In 2012, when the Raspberry Pi was just hitting the shops, and everyone and his dog wanted to know how to use it to get kids into code, Rob Cruse, Paul Kingett and I volunteered to help Computing at School (CAS) to produce the first Raspberry Pi manual for education.
What we wanted to do was to work with the teachers, lecturers and enthusiasts from CAS to create something that drew on their experience of how best to teach programming that would be a cut above the standard school hand-out.
Working with volunteers
One of the most interesting things about the project was it being open source. I went into it expecting to learn a lot about the Raspberry Pi, and about teaching. It turned out, I also had something to learn about writing — or editing — for children; or more specifically, for children in a classroom setting.
A lot of my assumptions about the importance of completeness in instructions were, CAS members explained, wrong for younger kids. ‘It will just bore them. Give them the screenshots with minimal text and let them work it out.’
Based on this feedback, we revised some of the sections we’d edited: taking out some of the details, annotating where appropriate, and adding ‘top tips’ in the sidebar where we thought there was information that the reader simply couldn’t do without.
Lost in the command line
One of the best bits of working on the Raspberry Pi manual, was being the guinea pig for all the lessons and activities.
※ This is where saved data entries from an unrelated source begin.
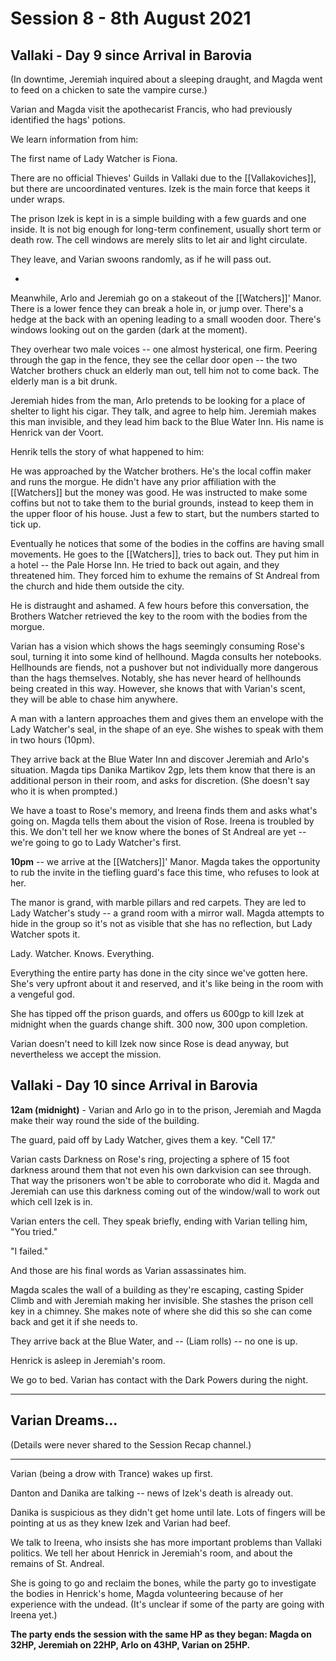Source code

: # Session 8 - 8th August 2021

## Vallaki - Day 9 since Arrival in Barovia

(In downtime, Jeremiah inquired about a sleeping draught, and Magda went to feed on a chicken to sate the vampire curse.)

Varian and Magda visit the apothecarist Francis, who had previously identified the hags' potions.

We learn information from him: 

The first name of Lady Watcher is Fiona. 

There are no official Thieves' Guilds in Vallaki due to the [[Vallakoviches]], but there are uncoordinated ventures. Izek is the main force that keeps it under wraps.

The prison Izek is kept in is a simple building with a few guards and one inside. It is not big enough for long-term confinement, usually short term or death row. The cell windows are merely slits to let air and light circulate.

They leave, and Varian swoons randomly, as if he will pass out.

*

Meanwhile, Arlo and Jeremiah go on a stakeout of the [[Watchers]]' Manor. There is a lower fence they can break a hole in, or jump over. There's a hedge at the back with an opening leading to a small wooden door. There's windows looking out on the garden (dark at the moment).

They overhear two male voices -- one almost hysterical, one firm. Peering through the gap in the fence, they see the cellar door open -- the two Watcher brothers chuck an elderly man out, tell him not to come back. The elderly man is a bit drunk.

Jeremiah hides from the man, Arlo pretends to be looking for a place of shelter to light his cigar. They talk, and agree to help him. Jeremiah makes this man invisible, and they lead him back to the Blue Water Inn. His name is Henrick van der Voort.

Henrik tells the story of what happened to him:

He was approached by the Watcher brothers. He's the local coffin maker and runs the morgue. He didn't have any prior affiliation with the [[Watchers]] but the money was good. He was instructed to make some coffins but not to take them to the burial grounds, instead to keep them in the upper floor of his house. Just a few to start, but the numbers started to tick up.

Eventually he notices that some of the bodies in the coffins are having small movements. He goes to the [[Watchers]], tries to back out. They put him in a hotel -- the Pale Horse Inn. He tried to back out again, and they threatened him. They forced him to exhume the remains of St Andreal from the church and hide them outside the city.

He is distraught and ashamed. A few hours before this conversation, the Brothers Watcher retrieved the key to the room with the bodies from the morgue.

Varian has a vision which shows the hags seemingly consuming Rose's soul, turning it into some kind of hellhound. Magda consults her notebooks. Hellhounds are fiends, not a pushover but not individually more dangerous than the hags themselves. Notably, she has never heard of hellhounds being created in this way. However, she knows that with Varian's scent, they will be able to chase him anywhere.

A man with a lantern approaches them and gives them an envelope with the Lady Watcher's seal, in the shape of an eye. She wishes to speak with them in two hours (10pm).

They arrive back at the Blue Water Inn and discover Jeremiah and Arlo's situation. Magda tips Danika Martikov 2gp, lets them know that there is an additional person in their room, and asks for discretion. (She doesn't say who it is when prompted.)

We have a toast to Rose's memory, and Ireena finds them and asks what's going on. Magda tells them about the vision of Rose. Ireena is troubled by this. We don't tell her we know where the bones of St Andreal are yet -- we're going to go to Lady Watcher's first.

**10pm** -- we arrive at the [[Watchers]]' Manor. Magda takes the opportunity to rub the invite in the tiefling guard's face this time, who refuses to look at her.

The manor is grand, with marble pillars and red carpets. They are led to Lady Watcher's study -- a grand room with a mirror wall. Magda attempts to hide in the group so it's not as visible that she has no reflection, but Lady Watcher spots it.

Lady. Watcher. Knows. Everything. 

Everything the entire party has done in the city since we've gotten here. She's very upfront about it and reserved, and it's like being in the room with a vengeful god.

She has tipped off the prison guards, and offers us 600gp to kill Izek at midnight when the guards change shift. 300 now, 300 upon completion.

Varian doesn't need to kill Izek now since Rose is dead anyway, but nevertheless we accept the mission.

## Vallaki - Day 10 since Arrival in Barovia

**12am (midnight)** - Varian and Arlo go in to the prison, Jeremiah and Magda make their way round the side of the building.

The guard, paid off by Lady Watcher, gives them a key. "Cell 17."

Varian casts Darkness on Rose's ring, projecting a sphere of 15 foot darkness around them that not even his own darkvision can see through. That way the prisoners won't be able to corroborate who did it. Magda and Jeremiah can use this darkness coming out of the window/wall to work out which cell Izek is in.

Varian enters the cell. They speak briefly, ending with Varian telling him, "You tried."

"I failed."

And those are his final words as Varian assassinates him.

Magda scales the wall of a building as they're escaping, casting Spider Climb and with Jeremiah making her invisible. She stashes the prison cell key in a chimney. She makes note of where she did this so she can come back and get it if she needs to.

They arrive back at the Blue Water, and -- (Liam rolls) -- no one is up.

Henrick is asleep in Jeremiah's room.

We go to bed. Varian has contact with the Dark Powers during the night.

___

## Varian Dreams...

(Details were never shared to the Session Recap channel.)

___

Varian (being a drow with Trance) wakes up first.

Danton and Danika are talking -- news of Izek's death is already out.

Danika is suspicious as they didn't get home until late. Lots of fingers will be pointing at us as they knew Izek and Varian had beef.

We talk to Ireena, who insists she has more important problems than Vallaki politics. We tell her about Henrick in Jeremiah's room, and about the remains of St. Andreal.

She is going to go and reclaim the bones, while the party go to investigate the bodies in Henrick's home, Magda volunteering because of her experience with the undead. (It's unclear if some of the party are going with Ireena yet.)

**The party ends the session with the same HP as they began: Magda on 32HP, Jeremiah on 22HP, Arlo on 43HP, Varian on 25HP.**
We didn’t have access to a Raspberry Pi at the time (not for lack of trying), so we did all our checking in Ubuntu, on the assumption that the final Raspberry Pi OS would probably be a fork of Debian (as it turned out to be).
I checked the sections on Scratch and the Linux command line. Rob did Greenfoot and GeoGebra. The Python related content we split between us. At the same time, I was copywriting and editing other people’s work, Rob was subbing and doing production, and PK was working on the design.
The project was hard work but tremendously good fun, and something I was proud to do. The manual is still part of the Raspberry Pi canon today. You can download it from the CAS website.